START Records for this task

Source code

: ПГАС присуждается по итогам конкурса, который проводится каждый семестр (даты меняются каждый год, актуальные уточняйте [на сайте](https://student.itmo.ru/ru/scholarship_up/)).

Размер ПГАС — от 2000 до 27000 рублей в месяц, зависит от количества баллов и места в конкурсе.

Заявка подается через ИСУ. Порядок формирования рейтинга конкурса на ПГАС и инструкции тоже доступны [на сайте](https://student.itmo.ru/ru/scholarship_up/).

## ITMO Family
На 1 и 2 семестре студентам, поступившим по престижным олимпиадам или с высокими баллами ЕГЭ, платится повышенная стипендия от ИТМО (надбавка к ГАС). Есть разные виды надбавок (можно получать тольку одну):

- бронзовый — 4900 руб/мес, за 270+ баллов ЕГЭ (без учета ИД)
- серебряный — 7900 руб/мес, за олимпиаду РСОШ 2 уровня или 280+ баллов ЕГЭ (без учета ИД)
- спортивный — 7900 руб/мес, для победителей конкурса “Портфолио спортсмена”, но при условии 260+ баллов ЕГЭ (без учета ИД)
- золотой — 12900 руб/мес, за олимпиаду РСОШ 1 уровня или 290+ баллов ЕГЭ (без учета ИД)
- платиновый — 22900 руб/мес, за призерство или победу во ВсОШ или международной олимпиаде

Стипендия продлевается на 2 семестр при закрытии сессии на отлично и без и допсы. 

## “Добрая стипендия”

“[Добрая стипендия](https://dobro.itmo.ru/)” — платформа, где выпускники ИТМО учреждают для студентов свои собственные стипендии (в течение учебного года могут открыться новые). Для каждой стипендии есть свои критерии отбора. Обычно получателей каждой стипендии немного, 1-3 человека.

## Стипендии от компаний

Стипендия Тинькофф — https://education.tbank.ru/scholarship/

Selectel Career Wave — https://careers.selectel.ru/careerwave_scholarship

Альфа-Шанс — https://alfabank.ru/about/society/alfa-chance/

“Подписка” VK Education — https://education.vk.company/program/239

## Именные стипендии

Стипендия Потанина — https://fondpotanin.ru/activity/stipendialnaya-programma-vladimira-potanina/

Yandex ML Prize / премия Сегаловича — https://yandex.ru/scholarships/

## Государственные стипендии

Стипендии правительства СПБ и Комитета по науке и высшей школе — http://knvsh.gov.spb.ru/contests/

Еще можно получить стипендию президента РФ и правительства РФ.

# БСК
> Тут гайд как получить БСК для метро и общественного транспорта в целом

END Records for this task

**Task statement**:
Scan the data above, find each line with "можно", and copy it.

**Output for this exercise**:
На 1 и 2 семестре студентам, поступившим по престижным олимпиадам или с высокими баллами ЕГЭ, платится повышенная стипендия от ИТМО (надбавка к ГАС). Есть разные виды надбавок (можно получать тольку одну):
Еще можно получить стипендию президента РФ и правительства РФ.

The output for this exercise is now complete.